Have you always dreamed of being rich, but wondered if money myths and misconceptions are holding you back? If so, you’re not alone. Most people would love to be wealthy enough to never to worry about money again, but this is easier said than done.
Becoming rich doesn’t happen overnight. Unless, of course, you’re hoping to win the lottery. Since you’re unlikely to hit the jackpot playing Powerball, you’re going to have to be more strategic than that.
To start, you’ll need to understand the specific money fallacies that are keeping you from becoming wealthy. Fortunately, you’ve come to the right place for life-changing advice.
11 Money Myths That Broke People Believe
Below I dive into 11 money myths that can be extremely self-destructive. I also explore how to replace them with empowering beliefs that will alter your financial future.
1. All Debt is Bad
When it comes to the pursuit of wealth and maximizing your finances, this is one of the biggest money myths of all.
Because many personal wealth experts believe you can’t responsibly use debt, they will try to dissuade you from using it at all. This advice is harmful, because it doesn’t take into account that there are two types of debt: good debt and bad debt.
Good debt is any debt that is paid for by other people on which you get to “keep the spread.”
Meaning, if you take out a mortgage to buy an investment property and your tenant pays you more each month to live there that your cost of the mortgage (plus maintenance and repairs), then you get to keep the difference as cash flow. This is definitely good debt. You should want lots of it.
In contrast, bad debt is consumer debt that you have to pay off yourself. If this type of debt has a high interest rate, then it’s really bad debt. When it comes to bad debt, then you should stay far away.
2. You Can’t Use Debt Responsibly
As mentioned, most personal finance experts try to teach you to stay away from debt, because they don’t think you can use it responsibly.
Perhaps for some of you, this could be true. But for many of you, this isn’t the full story because you are disciplined and smart.
Let me give you an example. When you were a child, your parents told you not to use your large kitchen knifes because they were dangerous. These knifes are dangerous when someone uses them carelessly or without adequate maturity.
However, by adulthood, every one of us owns sharp kitchen knifes for the simple reason that they’re effective at helping us speed up our food prep.

◇ ◇ ◇

OBJECTIVES>
- A) Rewrite the stretch of the money myths text from "2. You Can’t" through "disciplined and smart.", changing "personal finance experts" to "financial advisers".
- B) What two types of debt does the money myths text describe?

Records excerpted from a collection>
◇ ◇ ◇

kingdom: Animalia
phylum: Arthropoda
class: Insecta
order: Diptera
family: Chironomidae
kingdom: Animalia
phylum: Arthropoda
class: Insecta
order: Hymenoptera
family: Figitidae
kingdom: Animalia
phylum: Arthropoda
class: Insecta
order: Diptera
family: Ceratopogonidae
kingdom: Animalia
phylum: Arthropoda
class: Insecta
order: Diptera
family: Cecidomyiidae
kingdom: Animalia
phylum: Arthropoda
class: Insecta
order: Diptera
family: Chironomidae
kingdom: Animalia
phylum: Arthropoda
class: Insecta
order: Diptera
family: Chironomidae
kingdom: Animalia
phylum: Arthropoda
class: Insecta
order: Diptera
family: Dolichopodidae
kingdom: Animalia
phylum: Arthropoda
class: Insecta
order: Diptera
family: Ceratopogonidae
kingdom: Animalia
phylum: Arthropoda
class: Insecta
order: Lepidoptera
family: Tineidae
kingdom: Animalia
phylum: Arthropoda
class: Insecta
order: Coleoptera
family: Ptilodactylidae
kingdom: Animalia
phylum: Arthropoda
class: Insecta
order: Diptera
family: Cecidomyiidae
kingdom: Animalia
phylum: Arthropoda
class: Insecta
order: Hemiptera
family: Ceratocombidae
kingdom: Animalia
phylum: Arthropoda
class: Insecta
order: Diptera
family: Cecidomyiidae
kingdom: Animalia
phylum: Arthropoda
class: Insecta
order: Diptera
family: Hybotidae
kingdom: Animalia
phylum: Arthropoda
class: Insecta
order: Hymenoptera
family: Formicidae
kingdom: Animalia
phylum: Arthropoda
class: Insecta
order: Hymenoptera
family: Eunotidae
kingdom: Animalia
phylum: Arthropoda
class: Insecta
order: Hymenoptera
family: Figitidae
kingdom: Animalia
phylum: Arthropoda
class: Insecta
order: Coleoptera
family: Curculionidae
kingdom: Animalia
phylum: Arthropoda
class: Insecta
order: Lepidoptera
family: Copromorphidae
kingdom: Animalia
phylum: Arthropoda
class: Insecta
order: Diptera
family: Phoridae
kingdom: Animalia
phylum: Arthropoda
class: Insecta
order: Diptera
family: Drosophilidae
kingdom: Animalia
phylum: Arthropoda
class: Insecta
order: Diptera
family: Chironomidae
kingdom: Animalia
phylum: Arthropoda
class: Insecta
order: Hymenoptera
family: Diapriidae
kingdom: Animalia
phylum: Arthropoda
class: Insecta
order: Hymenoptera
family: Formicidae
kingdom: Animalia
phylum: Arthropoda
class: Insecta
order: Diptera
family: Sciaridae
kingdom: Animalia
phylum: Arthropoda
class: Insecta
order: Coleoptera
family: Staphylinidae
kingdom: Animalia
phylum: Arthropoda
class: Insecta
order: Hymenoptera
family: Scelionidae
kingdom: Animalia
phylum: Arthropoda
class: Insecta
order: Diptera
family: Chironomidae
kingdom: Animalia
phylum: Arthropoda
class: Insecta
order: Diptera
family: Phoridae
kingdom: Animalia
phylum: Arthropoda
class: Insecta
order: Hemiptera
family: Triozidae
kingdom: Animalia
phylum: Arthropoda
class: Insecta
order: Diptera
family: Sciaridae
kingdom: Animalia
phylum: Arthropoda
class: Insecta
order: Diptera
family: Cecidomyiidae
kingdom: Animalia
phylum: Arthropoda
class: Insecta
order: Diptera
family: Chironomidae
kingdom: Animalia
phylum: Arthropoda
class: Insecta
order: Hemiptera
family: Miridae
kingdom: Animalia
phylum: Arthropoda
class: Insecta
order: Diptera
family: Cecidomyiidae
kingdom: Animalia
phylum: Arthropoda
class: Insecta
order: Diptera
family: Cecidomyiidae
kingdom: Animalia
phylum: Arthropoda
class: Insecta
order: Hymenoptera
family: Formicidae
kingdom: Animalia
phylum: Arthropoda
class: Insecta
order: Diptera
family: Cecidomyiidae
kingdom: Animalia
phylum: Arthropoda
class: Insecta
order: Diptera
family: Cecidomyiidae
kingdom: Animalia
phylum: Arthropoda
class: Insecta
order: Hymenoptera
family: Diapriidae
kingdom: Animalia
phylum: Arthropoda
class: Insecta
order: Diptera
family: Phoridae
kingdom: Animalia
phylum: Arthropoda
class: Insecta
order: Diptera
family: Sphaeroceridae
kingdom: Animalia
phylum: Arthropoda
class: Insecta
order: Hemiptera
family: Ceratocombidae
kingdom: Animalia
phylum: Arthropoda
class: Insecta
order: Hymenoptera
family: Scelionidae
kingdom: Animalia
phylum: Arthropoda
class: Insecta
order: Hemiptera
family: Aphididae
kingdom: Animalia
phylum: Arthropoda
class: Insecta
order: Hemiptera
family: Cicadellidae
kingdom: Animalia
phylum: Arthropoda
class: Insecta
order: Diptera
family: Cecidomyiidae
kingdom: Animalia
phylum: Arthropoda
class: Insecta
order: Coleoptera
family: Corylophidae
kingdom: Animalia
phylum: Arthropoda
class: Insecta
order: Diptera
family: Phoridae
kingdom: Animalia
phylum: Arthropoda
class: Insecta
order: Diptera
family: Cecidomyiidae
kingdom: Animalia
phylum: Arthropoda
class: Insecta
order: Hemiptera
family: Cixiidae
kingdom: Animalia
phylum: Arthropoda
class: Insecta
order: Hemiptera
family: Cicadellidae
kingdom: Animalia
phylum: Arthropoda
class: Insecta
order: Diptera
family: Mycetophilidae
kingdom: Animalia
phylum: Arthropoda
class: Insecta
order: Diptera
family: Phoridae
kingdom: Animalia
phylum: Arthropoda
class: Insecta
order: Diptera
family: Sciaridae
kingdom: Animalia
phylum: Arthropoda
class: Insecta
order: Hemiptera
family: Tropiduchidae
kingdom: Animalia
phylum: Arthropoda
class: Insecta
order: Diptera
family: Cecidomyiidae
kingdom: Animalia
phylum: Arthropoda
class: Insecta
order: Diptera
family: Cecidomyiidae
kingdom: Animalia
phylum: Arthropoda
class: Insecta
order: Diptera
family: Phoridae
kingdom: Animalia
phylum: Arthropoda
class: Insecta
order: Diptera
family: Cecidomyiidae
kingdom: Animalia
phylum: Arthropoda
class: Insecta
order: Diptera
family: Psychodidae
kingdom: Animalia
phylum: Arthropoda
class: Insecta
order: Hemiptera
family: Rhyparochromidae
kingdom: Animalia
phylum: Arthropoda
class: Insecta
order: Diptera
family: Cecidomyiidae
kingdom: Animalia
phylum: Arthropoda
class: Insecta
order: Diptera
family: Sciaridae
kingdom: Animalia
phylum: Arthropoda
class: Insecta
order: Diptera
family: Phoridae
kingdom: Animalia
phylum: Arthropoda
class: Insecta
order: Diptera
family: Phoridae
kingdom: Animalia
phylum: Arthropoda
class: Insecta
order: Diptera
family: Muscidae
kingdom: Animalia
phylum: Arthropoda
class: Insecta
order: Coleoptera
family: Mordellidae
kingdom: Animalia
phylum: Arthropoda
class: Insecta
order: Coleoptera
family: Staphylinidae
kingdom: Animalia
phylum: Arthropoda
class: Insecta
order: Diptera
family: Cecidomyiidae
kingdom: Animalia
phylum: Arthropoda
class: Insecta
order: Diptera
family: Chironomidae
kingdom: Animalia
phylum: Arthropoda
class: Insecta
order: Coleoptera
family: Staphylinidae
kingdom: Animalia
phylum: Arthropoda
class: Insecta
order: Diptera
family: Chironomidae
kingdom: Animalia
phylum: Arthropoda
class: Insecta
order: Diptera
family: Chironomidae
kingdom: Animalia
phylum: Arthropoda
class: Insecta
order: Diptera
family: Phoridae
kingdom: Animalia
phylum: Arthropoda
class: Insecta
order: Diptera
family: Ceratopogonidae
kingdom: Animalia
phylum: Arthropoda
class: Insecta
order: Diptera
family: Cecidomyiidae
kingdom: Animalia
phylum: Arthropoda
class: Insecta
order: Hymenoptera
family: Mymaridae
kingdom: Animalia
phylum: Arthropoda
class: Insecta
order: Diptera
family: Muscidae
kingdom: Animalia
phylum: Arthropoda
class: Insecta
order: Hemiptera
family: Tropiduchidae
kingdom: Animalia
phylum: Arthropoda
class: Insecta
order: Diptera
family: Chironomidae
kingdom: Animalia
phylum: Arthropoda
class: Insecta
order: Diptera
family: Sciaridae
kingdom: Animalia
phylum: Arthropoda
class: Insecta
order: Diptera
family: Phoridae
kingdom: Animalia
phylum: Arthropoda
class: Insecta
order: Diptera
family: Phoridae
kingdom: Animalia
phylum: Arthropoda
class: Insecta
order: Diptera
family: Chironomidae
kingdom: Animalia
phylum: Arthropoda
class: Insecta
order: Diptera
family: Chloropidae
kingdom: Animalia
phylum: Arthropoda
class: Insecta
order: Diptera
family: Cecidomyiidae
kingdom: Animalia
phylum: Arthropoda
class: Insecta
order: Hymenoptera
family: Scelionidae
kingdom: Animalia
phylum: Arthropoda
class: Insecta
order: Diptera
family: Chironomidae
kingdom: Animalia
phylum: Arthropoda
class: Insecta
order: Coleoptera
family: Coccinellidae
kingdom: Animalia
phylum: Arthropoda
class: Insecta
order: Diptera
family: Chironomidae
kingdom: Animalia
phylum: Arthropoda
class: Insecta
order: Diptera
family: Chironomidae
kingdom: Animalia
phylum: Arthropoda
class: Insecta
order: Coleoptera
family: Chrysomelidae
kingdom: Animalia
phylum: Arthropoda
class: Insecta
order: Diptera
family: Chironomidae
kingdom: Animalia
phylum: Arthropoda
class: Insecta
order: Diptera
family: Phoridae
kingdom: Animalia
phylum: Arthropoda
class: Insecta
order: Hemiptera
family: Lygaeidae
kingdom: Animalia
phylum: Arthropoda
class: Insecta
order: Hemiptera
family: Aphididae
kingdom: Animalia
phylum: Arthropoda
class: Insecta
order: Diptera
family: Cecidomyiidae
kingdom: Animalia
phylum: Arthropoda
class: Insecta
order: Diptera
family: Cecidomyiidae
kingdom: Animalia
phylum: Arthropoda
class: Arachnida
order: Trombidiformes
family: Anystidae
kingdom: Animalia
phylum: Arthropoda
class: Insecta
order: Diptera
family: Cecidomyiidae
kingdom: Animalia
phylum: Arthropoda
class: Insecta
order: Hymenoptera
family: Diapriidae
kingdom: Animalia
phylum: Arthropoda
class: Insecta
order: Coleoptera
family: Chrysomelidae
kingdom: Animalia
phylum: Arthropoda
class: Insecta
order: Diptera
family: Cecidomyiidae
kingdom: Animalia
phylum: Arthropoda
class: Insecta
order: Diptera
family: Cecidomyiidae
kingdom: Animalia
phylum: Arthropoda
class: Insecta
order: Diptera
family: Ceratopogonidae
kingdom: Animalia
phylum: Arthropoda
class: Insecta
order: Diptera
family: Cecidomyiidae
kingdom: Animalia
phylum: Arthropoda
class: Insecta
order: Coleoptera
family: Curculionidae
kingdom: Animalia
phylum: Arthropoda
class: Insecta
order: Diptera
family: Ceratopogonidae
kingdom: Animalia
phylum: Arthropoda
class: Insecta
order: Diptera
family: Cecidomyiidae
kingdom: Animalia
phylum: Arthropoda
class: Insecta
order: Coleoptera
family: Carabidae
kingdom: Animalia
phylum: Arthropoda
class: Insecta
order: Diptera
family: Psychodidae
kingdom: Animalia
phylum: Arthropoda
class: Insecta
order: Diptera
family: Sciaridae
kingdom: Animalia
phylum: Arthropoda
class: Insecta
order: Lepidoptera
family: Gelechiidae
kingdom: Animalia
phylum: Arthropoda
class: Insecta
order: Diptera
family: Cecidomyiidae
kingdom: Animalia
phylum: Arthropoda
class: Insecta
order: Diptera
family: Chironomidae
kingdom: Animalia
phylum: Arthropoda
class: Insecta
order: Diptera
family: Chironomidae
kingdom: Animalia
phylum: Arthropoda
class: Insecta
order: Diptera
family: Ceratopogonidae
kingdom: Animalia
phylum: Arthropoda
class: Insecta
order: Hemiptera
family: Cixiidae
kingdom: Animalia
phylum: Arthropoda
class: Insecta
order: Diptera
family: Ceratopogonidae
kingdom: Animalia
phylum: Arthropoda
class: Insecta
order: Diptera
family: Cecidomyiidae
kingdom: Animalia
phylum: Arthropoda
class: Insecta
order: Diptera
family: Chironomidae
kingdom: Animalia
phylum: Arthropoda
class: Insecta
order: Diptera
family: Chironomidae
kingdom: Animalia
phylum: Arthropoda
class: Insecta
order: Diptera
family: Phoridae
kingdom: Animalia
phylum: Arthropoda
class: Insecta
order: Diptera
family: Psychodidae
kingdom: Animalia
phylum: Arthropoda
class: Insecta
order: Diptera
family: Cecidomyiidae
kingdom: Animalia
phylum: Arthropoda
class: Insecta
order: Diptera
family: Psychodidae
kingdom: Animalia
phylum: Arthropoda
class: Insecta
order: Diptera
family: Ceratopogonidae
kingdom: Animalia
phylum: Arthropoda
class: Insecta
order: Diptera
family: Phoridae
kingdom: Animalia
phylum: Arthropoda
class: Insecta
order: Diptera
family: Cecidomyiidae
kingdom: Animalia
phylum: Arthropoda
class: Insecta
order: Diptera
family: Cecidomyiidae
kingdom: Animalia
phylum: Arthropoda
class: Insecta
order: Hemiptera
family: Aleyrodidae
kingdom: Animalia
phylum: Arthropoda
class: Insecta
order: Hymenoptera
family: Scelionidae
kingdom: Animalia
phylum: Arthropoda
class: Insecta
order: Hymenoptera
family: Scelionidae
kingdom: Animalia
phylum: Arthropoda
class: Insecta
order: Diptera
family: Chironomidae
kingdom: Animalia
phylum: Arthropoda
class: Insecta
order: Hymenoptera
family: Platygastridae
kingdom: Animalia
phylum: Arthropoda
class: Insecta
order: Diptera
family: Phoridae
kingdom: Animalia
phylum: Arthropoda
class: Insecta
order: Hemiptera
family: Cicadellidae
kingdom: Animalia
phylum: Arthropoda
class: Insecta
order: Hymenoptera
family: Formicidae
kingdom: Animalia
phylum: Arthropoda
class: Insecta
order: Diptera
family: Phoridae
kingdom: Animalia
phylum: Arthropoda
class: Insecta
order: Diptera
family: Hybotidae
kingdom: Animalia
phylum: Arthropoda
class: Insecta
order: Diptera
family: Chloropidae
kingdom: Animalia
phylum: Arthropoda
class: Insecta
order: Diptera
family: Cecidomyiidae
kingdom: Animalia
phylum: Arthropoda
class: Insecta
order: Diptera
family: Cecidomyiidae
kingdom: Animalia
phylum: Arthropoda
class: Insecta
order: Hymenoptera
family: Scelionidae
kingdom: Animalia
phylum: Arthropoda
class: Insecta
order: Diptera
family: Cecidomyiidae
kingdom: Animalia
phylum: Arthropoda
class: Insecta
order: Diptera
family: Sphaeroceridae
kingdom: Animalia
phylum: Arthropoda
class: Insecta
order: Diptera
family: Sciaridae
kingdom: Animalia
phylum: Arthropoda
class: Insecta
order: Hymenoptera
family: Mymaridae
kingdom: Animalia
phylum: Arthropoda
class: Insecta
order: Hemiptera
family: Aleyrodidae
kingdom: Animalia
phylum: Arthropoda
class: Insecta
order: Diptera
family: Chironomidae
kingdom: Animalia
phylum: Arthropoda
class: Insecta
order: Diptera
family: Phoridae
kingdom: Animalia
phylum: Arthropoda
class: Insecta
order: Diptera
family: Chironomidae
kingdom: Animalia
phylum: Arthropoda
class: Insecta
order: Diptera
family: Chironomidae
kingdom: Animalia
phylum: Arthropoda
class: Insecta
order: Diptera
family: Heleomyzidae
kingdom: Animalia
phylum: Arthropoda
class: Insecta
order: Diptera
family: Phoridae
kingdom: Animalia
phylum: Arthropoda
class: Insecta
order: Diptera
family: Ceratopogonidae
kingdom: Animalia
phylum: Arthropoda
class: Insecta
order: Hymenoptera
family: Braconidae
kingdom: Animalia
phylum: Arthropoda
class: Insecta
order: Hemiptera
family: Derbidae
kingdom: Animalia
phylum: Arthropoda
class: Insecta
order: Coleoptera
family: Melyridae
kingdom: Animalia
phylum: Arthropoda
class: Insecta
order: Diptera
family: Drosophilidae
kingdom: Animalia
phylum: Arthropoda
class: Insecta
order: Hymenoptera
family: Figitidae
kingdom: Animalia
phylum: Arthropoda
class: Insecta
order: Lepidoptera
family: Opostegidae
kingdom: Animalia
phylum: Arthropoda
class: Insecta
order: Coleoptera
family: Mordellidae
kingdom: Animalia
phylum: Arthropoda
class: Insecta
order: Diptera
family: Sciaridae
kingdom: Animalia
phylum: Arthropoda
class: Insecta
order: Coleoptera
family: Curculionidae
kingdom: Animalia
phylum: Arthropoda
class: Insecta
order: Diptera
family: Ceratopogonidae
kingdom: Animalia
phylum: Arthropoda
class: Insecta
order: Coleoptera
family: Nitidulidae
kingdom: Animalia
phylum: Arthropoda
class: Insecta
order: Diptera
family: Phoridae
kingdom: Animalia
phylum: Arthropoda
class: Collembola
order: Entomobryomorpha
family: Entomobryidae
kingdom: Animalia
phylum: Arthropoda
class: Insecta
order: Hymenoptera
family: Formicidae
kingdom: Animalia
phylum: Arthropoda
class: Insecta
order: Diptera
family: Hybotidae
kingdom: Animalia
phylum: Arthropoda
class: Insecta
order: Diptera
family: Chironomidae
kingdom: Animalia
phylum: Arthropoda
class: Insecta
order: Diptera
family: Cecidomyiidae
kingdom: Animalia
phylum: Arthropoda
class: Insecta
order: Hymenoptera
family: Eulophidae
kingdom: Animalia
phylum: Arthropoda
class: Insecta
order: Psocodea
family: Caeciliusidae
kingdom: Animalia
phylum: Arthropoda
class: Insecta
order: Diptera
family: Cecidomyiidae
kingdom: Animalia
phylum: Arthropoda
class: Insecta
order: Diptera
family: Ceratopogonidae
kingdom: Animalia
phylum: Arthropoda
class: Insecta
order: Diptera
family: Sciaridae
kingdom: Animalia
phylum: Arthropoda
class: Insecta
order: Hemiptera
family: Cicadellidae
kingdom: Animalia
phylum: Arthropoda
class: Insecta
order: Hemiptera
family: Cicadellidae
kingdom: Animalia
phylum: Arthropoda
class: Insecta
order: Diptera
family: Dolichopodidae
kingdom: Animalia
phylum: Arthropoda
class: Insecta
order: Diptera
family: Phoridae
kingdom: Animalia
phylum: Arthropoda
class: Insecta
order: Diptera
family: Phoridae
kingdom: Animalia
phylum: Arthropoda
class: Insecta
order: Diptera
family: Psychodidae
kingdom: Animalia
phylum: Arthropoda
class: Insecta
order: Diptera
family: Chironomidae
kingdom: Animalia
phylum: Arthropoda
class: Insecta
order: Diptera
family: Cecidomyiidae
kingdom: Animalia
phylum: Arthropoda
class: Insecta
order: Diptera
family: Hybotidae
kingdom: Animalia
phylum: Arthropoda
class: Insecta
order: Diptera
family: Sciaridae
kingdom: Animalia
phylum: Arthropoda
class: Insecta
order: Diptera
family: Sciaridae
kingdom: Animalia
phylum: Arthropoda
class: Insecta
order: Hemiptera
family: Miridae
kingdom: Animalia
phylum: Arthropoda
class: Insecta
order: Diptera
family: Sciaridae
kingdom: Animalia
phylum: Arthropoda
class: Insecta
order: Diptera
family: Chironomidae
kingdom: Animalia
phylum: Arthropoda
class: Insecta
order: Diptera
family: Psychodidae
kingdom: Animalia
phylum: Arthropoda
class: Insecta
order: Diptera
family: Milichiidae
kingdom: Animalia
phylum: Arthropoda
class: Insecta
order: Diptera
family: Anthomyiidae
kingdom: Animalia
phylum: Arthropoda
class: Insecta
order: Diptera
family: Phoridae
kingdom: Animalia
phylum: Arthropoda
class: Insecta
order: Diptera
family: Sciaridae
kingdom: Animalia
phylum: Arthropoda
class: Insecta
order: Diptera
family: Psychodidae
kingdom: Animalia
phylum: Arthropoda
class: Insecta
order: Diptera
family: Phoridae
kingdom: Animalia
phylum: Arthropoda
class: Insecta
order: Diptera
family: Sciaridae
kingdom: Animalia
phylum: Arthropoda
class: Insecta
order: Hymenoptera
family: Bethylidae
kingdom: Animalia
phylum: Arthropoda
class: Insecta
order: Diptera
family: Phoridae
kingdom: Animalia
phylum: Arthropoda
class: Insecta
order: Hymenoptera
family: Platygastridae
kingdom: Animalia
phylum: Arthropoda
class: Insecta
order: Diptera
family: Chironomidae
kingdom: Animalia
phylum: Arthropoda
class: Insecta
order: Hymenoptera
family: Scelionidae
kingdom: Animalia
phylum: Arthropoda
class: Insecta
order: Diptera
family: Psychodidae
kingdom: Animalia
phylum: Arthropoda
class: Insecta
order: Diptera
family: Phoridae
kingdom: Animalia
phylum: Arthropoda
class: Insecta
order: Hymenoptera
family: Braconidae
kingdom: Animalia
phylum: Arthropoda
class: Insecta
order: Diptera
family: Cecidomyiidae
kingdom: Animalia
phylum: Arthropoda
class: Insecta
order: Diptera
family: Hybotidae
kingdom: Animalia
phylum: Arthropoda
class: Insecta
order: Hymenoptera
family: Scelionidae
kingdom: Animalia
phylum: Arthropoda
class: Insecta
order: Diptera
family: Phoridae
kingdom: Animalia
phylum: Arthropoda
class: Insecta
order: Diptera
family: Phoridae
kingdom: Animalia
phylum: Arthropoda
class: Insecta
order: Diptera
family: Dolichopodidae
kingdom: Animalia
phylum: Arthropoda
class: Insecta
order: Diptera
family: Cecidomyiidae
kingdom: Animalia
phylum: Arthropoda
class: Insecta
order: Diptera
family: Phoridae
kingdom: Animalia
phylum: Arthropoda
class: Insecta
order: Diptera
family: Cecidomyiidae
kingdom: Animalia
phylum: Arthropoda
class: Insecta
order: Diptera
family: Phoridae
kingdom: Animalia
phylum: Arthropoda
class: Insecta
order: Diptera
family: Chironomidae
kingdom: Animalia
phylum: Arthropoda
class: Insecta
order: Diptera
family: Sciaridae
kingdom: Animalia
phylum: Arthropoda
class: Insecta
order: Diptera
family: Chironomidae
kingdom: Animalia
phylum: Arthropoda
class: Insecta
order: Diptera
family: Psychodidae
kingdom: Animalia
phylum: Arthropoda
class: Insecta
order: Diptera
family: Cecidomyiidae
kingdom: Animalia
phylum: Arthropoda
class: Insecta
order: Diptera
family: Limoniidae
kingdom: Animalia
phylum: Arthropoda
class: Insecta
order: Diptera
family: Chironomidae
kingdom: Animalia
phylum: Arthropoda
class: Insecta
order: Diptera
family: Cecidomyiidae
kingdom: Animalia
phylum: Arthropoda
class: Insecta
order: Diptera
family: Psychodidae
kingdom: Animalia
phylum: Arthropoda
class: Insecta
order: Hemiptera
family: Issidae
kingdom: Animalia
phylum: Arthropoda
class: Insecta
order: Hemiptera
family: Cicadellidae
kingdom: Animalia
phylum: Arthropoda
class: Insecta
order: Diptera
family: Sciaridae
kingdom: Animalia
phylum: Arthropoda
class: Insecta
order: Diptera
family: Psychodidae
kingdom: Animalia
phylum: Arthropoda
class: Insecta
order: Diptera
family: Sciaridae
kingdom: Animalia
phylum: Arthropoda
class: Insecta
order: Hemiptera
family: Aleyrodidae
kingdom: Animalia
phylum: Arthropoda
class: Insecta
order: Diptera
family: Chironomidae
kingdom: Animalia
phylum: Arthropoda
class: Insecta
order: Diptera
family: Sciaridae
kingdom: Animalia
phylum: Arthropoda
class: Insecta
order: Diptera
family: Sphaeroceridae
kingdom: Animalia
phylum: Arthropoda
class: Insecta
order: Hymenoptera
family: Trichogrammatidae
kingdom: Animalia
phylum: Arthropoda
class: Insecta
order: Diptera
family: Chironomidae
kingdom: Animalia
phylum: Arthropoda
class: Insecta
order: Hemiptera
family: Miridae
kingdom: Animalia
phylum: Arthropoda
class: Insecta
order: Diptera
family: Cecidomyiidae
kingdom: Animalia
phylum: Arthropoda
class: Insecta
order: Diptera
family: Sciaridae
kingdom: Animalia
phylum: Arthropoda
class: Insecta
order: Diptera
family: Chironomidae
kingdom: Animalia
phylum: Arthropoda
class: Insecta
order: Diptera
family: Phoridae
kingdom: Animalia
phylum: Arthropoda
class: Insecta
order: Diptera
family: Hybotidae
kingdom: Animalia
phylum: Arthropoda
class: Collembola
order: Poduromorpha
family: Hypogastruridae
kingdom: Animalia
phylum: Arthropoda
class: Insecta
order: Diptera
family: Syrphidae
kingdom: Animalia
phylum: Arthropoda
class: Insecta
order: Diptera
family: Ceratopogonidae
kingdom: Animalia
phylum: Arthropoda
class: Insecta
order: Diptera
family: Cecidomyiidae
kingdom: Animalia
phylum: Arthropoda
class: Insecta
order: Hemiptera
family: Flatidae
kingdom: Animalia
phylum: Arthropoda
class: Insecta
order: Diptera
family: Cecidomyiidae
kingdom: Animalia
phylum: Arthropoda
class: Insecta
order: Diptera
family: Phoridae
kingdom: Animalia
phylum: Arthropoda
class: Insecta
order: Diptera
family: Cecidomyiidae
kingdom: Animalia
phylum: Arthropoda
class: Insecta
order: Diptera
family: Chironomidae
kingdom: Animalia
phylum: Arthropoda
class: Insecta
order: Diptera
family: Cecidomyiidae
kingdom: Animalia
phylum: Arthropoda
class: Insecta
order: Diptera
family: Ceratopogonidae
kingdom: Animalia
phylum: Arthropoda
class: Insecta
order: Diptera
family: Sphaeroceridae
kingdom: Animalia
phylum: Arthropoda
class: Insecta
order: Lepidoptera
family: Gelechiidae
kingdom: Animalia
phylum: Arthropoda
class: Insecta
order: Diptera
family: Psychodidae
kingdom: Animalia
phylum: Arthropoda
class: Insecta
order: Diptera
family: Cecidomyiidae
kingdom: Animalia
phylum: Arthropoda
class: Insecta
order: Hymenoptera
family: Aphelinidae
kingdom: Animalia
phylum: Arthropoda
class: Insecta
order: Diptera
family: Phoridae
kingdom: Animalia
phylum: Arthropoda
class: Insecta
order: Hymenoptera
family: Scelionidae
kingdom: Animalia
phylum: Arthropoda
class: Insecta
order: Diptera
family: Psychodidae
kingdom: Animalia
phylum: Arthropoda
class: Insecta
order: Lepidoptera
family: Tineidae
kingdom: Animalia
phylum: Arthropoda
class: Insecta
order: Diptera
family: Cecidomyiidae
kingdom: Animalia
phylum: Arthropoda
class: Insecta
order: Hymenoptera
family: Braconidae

◇ ◇ ◇

OUTPUTS BY TASK>
- A)
2. You Can’t Use Debt Responsibly
As mentioned, most financial advisers try to teach you to stay away from debt, because they don’t think you can use it responsibly.
Perhaps for some of you, this could be true. But for many of you, this isn’t the full story because you are disciplined and smart.

- B) Good debt and bad debt.